**WHAT THE TASK ASKS:** Reproduce every record below exactly as it appears.

⟨

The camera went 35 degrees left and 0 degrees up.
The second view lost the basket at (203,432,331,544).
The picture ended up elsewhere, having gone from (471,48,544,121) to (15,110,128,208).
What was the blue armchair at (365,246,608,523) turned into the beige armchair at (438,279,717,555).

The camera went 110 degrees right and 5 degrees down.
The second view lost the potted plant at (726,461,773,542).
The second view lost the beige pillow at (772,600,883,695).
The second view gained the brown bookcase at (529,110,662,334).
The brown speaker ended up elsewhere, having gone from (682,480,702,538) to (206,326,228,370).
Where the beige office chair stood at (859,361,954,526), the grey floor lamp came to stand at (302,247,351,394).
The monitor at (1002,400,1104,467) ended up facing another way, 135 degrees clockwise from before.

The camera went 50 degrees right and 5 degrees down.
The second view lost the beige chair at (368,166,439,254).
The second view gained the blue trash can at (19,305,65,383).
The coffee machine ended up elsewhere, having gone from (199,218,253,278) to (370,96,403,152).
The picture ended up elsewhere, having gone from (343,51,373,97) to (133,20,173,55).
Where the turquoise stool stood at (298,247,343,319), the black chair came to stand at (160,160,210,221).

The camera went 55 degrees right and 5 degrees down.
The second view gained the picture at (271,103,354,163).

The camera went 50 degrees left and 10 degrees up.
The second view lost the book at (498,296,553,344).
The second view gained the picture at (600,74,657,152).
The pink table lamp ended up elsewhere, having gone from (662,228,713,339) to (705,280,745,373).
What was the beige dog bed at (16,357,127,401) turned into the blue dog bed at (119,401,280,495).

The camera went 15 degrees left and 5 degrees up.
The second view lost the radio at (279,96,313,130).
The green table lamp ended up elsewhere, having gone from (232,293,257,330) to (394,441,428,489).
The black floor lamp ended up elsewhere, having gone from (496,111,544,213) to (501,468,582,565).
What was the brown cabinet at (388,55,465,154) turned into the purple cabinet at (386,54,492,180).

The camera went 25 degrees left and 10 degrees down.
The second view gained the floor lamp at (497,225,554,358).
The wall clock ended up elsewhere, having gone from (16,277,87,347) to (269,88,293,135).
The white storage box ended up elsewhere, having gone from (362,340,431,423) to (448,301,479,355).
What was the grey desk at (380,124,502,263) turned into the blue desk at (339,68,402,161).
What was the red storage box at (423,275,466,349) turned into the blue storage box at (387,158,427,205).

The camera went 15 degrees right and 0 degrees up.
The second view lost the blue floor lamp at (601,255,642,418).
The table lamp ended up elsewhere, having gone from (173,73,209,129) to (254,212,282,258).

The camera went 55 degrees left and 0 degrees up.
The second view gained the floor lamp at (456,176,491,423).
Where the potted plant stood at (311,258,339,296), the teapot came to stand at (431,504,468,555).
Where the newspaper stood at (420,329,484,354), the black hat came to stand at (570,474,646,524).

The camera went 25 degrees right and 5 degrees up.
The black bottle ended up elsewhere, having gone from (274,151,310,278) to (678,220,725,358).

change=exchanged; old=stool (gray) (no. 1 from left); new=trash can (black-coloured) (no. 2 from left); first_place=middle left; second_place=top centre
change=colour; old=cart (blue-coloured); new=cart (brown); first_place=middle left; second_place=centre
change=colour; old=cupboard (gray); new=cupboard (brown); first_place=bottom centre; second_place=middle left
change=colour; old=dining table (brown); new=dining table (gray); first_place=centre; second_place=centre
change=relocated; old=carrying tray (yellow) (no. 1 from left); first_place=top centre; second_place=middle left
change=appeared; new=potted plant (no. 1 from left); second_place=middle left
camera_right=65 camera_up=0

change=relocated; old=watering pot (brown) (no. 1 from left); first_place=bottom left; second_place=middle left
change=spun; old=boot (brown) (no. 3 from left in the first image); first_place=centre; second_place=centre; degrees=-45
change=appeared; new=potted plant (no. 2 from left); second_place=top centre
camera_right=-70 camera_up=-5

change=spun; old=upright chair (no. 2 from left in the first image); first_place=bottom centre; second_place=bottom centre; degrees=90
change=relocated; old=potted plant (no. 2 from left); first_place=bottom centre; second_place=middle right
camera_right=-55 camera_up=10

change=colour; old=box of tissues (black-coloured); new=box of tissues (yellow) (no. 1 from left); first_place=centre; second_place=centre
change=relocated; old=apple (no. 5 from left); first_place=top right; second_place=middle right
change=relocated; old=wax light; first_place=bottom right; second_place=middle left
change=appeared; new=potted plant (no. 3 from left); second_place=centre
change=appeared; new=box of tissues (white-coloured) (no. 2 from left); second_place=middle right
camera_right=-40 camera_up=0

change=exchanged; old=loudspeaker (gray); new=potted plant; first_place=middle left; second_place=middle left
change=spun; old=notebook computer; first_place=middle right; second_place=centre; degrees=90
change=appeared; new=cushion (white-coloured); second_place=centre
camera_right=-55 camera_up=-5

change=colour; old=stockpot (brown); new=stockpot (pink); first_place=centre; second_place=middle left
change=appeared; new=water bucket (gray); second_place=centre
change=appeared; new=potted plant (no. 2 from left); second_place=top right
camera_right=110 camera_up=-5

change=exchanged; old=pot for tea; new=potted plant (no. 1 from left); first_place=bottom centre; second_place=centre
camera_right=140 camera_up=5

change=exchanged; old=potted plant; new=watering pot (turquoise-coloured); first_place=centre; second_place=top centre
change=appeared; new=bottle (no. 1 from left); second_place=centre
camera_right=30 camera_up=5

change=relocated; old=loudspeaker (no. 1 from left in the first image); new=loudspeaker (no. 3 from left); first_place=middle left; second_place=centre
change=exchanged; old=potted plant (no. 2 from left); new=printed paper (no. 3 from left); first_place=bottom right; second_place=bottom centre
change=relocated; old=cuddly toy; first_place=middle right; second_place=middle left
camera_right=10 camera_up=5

⟩

**RESULT FOR THIS EXERCISE:**
The camera went 35 degrees left and 0 degrees up.
The second view lost the basket at (203,432,331,544).
The picture ended up elsewhere, having gone from (471,48,544,121) to (15,110,128,208).
What was the blue armchair at (365,246,608,523) turned into the beige armchair at (438,279,717,555).

The camera went 110 degrees right and 5 degrees down.
The second view lost the potted plant at (726,461,773,542).
The second view lost the beige pillow at (772,600,883,695).
The second view gained the brown bookcase at (529,110,662,334).
The brown speaker ended up elsewhere, having gone from (682,480,702,538) to (206,326,228,370).
Where the beige office chair stood at (859,361,954,526), the grey floor lamp came to stand at (302,247,351,394).
The monitor at (1002,400,1104,467) ended up facing another way, 135 degrees clockwise from before.

The camera went 50 degrees right and 5 degrees down.
The second view lost the beige chair at (368,166,439,254).
The second view gained the blue trash can at (19,305,65,383).
The coffee machine ended up elsewhere, having gone from (199,218,253,278) to (370,96,403,152).
The picture ended up elsewhere, having gone from (343,51,373,97) to (133,20,173,55).
Where the turquoise stool stood at (298,247,343,319), the black chair came to stand at (160,160,210,221).

The camera went 55 degrees right and 5 degrees down.
The second view gained the picture at (271,103,354,163).

The camera went 50 degrees left and 10 degrees up.
The second view lost the book at (498,296,553,344).
The second view gained the picture at (600,74,657,152).
The pink table lamp ended up elsewhere, having gone from (662,228,713,339) to (705,280,745,373).
What was the beige dog bed at (16,357,127,401) turned into the blue dog bed at (119,401,280,495).

The camera went 15 degrees left and 5 degrees up.
The second view lost the radio at (279,96,313,130).
The green table lamp ended up elsewhere, having gone from (232,293,257,330) to (394,441,428,489).
The black floor lamp ended up elsewhere, having gone from (496,111,544,213) to (501,468,582,565).
What was the brown cabinet at (388,55,465,154) turned into the purple cabinet at (386,54,492,180).

The camera went 25 degrees left and 10 degrees down.
The second view gained the floor lamp at (497,225,554,358).
The wall clock ended up elsewhere, having gone from (16,277,87,347) to (269,88,293,135).
The white storage box ended up elsewhere, having gone from (362,340,431,423) to (448,301,479,355).
What was the grey desk at (380,124,502,263) turned into the blue desk at (339,68,402,161).
What was the red storage box at (423,275,466,349) turned into the blue storage box at (387,158,427,205).

The camera went 15 degrees right and 0 degrees up.
The second view lost the blue floor lamp at (601,255,642,418).
The table lamp ended up elsewhere, having gone from (173,73,209,129) to (254,212,282,258).

The camera went 55 degrees left and 0 degrees up.
The second view gained the floor lamp at (456,176,491,423).
Where the potted plant stood at (311,258,339,296), the teapot came to stand at (431,504,468,555).
Where the newspaper stood at (420,329,484,354), the black hat came to stand at (570,474,646,524).

The camera went 25 degrees right and 5 degrees up.
The black bottle ended up elsewhere, having gone from (274,151,310,278) to (678,220,725,358).

change=exchanged; old=stool (gray) (no. 1 from left); new=trash can (black-coloured) (no. 2 from left); first_place=middle left; second_place=top centre
change=colour; old=cart (blue-coloured); new=cart (brown); first_place=middle left; second_place=centre
change=colour; old=cupboard (gray); new=cupboard (brown); first_place=bottom centre; second_place=middle left
change=colour; old=dining table (brown); new=dining table (gray); first_place=centre; second_place=centre
change=relocated; old=carrying tray (yellow) (no. 1 from left); first_place=top centre; second_place=middle left
change=appeared; new=potted plant (no. 1 from left); second_place=middle left
camera_right=65 camera_up=0

change=relocated; old=watering pot (brown) (no. 1 from left); first_place=bottom left; second_place=middle left
change=spun; old=boot (brown) (no. 3 from left in the first image); first_place=centre; second_place=centre; degrees=-45
change=appeared; new=potted plant (no. 2 from left); second_place=top centre
camera_right=-70 camera_up=-5

change=spun; old=upright chair (no. 2 from left in the first image); first_place=bottom centre; second_place=bottom centre; degrees=90
change=relocated; old=potted plant (no. 2 from left); first_place=bottom centre; second_place=middle right
camera_right=-55 camera_up=10

change=colour; old=box of tissues (black-coloured); new=box of tissues (yellow) (no. 1 from left); first_place=centre; second_place=centre
change=relocated; old=apple (no. 5 from left); first_place=top right; second_place=middle right
change=relocated; old=wax light; first_place=bottom right; second_place=middle left
change=appeared; new=potted plant (no. 3 from left); second_place=centre
change=appeared; new=box of tissues (white-coloured) (no. 2 from left); second_place=middle right
camera_right=-40 camera_up=0

change=exchanged; old=loudspeaker (gray); new=potted plant; first_place=middle left; second_place=middle left
change=spun; old=notebook computer; first_place=middle right; second_place=centre; degrees=90
change=appeared; new=cushion (white-coloured); second_place=centre
camera_right=-55 camera_up=-5

change=colour; old=stockpot (brown); new=stockpot (pink); first_place=centre; second_place=middle left
change=appeared; new=water bucket (gray); second_place=centre
change=appeared; new=potted plant (no. 2 from left); second_place=top right
camera_right=110 camera_up=-5

change=exchanged; old=pot for tea; new=potted plant (no. 1 from left); first_place=bottom centre; second_place=centre
camera_right=140 camera_up=5

change=exchanged; old=potted plant; new=watering pot (turquoise-coloured); first_place=centre; second_place=top centre
change=appeared; new=bottle (no. 1 from left); second_place=centre
camera_right=30 camera_up=5

change=relocated; old=loudspeaker (no. 1 from left in the first image); new=loudspeaker (no. 3 from left); first_place=middle left; second_place=centre
change=exchanged; old=potted plant (no. 2 from left); new=printed paper (no. 3 from left); first_place=bottom right; second_place=bottom centre
change=relocated; old=cuddly toy; first_place=middle right; second_place=middle left
camera_right=10 camera_up=5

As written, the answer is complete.